Under current law there is a very clear process for the establishment of a Maximum Contaminant Level (MCL), which is the enforceable drinking water standard to be implemented by public and private water systems. However, there is not a clear and consistent process for the establishment of advisory NLs and RLs, which are not set by a noticed public action of the State Water Resources Control Board (Board), but instead administratively by the Division of Drinking Water (DDW).
The Board adopts MCLs for contaminants, and MCLs take into account not only a contaminant’s health risks but also factors such as its occurrence frequency, detectability, and treatability, as well as costs of treatment. In addition to MCLs, the Board utilizes NLs, which are health-based advisory levels for contaminants in drinking water that do not have an MCL. Generally, NLs are established as precautionary measures for contaminants that may be considered candidates for establishment of MCLs but have not yet undergone or completed the regulatory process prescribed for the development of MCLs and are not drinking water standards.

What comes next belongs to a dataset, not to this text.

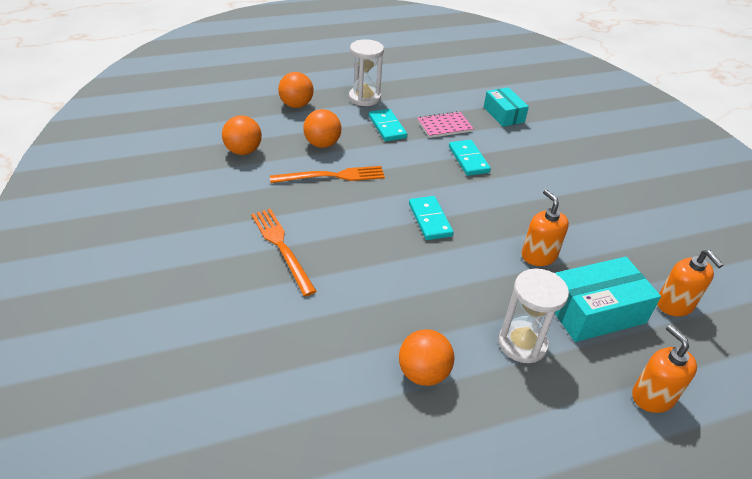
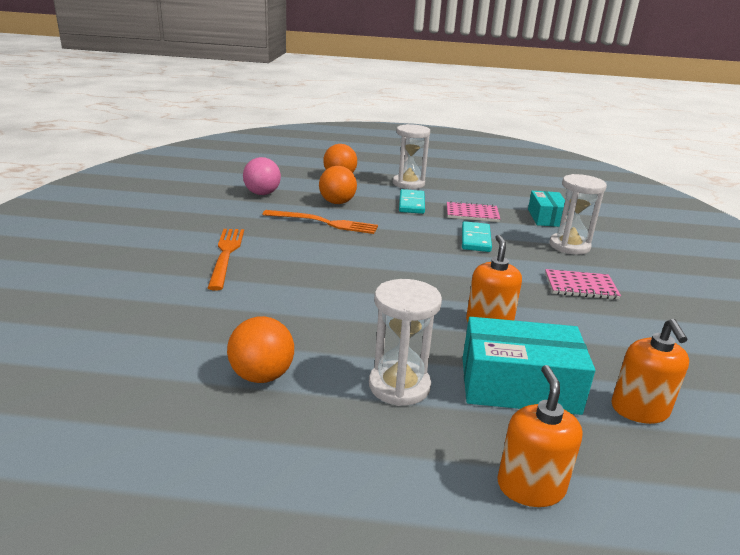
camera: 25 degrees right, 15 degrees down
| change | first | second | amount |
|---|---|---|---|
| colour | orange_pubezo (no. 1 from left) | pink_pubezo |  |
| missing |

When chemicals are found at concentrations greater than their NLs, certain statutory requirements are imposed on water systems. Currently, there are 29 contaminants with NLs. In addition, another 24 contaminants have older archived advisory NLs.
Along with NLs, the DDW may establish an RL. This RL is set by the DDW at a somewhat greater health threshold than the NL, but imposes additional requirements on water agencies including recommendations for extensive public notification, treating the source, or removing the source from use entirely. An RL is considered by most California water agencies as a de-facto regulation (i.e., equivalent to an MCL), as the RL carries the recommendation that water not be served above that threshold; no water system in OCWD’s service area will serve water exceeding the RL guidelines.
While NLs and RLs are technically non-enforceable, these levels have real world implications. For instance, when a contaminant is present above the RL, the DDW recommends that the source be taken out of service or customers be notified they are drinking water exceeding the RL.